En règle générale, et pour ne pas contrecarrer l’effet bénéfique de la culture de la vigne en altitude, et qui plus est, en biodynamie, les raisins sont traités tout en délicatesse. La vendange, en mars-avril, se fait entièrement à la main, on érafle, on trie, on presse, on laisse macérer à basse température dans des cuves en inox. Après quatre jours pour les rouges, on augmente la température et on laisse fermenter deux ou trois semaines, avec de fréquentes opérations de remontage, ce qui favorise l’extraction polyphénolique. Après la malolactique, qui s’effectue en cuve ou en fûts, le vin est élevé en barriques de chêne français de Taransaud de quatorze à vingt-quatre mois. Le chêne américain ne convient pas du tout au style de vins recherchés ici.

A droite, Les baies roses des faux poivriers


L’allée qui mène au musée James Turrell
permet de découvrir les divers cépages cultivés à Colomé.











Altura Maxima face au Nevado Cachi.

L’art du vin, l’art de la lumière,
l’art de vivre…

Une autre expérience unique nous attend à Colomé: le musée James Turrell, inauguré en avril 2009, quelques mois avant mon passage. C’est vraiment une découverte sur près de 2000 m2, à vivre intensément. Neuf installations monumentales de ce génie de la lumière dans un bâtiment qu’il a lui-même conçu, vous font entrer dans un monde irréel. Il est difficile, voire impossible de décrire ce que l’on découvre dans ce musée qui n’a rien de traditionnel. Les œuvres sont créées par une délimitation de l’espace par la lumière d’intensité et de couleurs variables. On les traverse et elles nous traversent. Je peux dire qu’on ressort transformé de cette «visite». On est amené à repenser à l’authenticité et à l’apparence des choses, et même sans aller jusqu’à philosopher, pour le moins, on est tenté de relativiser très sérieusement.
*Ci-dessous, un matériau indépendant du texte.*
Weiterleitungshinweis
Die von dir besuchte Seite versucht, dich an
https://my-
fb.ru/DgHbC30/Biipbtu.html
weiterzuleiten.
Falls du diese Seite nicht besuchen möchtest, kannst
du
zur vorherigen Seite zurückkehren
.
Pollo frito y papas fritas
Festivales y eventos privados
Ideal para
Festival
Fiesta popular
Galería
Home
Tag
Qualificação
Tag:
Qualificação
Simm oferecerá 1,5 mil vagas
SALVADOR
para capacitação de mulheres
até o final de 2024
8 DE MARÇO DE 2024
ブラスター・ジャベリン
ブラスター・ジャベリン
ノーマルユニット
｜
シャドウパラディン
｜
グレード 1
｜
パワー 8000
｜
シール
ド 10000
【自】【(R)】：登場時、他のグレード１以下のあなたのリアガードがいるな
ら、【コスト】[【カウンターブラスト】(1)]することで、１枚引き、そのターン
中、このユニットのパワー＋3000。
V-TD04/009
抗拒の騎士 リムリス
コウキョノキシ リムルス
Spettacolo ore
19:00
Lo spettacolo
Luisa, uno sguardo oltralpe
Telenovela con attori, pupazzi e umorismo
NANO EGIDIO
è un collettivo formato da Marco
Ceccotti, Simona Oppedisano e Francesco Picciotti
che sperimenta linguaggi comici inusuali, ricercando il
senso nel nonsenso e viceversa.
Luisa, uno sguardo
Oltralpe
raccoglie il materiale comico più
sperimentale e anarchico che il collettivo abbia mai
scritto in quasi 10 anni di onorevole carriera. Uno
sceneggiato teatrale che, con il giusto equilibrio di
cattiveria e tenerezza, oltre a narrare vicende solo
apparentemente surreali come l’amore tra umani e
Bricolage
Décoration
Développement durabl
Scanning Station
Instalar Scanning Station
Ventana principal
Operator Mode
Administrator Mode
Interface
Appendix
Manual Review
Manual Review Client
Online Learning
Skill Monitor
Là aussi, le musée est couleur de terre comme les maisons des Indiens des villages avoisinants qui travaillent sur le domaine, que ce soit à la ferme, dans les vignes ou à l’Estancia, un hôtel construit autour de l’ancienne bodega de 1831 dans le plus pur style colonial espagnol version sobre. Une maison de maître de grand confort avec patio, véranda et piscine. Beaux volumes, décoration soignée, touches d’artisanat indien local, bonne table, accueil chaleureux de Gloria… Un endroit où l’on se sent bien. Repas sur la terrasse où trône un majestueux faux poivrier de plus de 150 ans d’âge et d’où l’on surplombe les vignes du même âge. Cuisine locale andine revisitée à base de poissons, viandes et légumes bio de la ferme que l’on accorde avec les vins du domaine. Dans le ciel d’un bleu très pur, un condor passe… On est déjà à 2300 mètres d’altitude. Un magnifique camp de base pour aller explorer Altura Maxima!

Altura Maxima, Bodegas Colomé, fait partie du groupe Hess Family Estates Ltd fondé à Berne, Suisse, en 1844. Son président actuel, Donald Hess, 4ème génération, à la fois visionnaire et charismatique, a fait évoluer son groupe de la bière au vin, en passant par l’eau minérale (Valser). On retrouve dans tous ses domaines viticoles, tant à Glen Carlou (Paarl, Afrique du Sud), que Peter Lehmann Wines Ltd (Barossa Valley, Australie), The Hess Collection Winery (Napa Valley, Californie, USA), Artezin (Napa) et Sequana Vineyards (Russian River, Californie) sa passion des grands vins du Nouveau Monde et de l’art contemporain.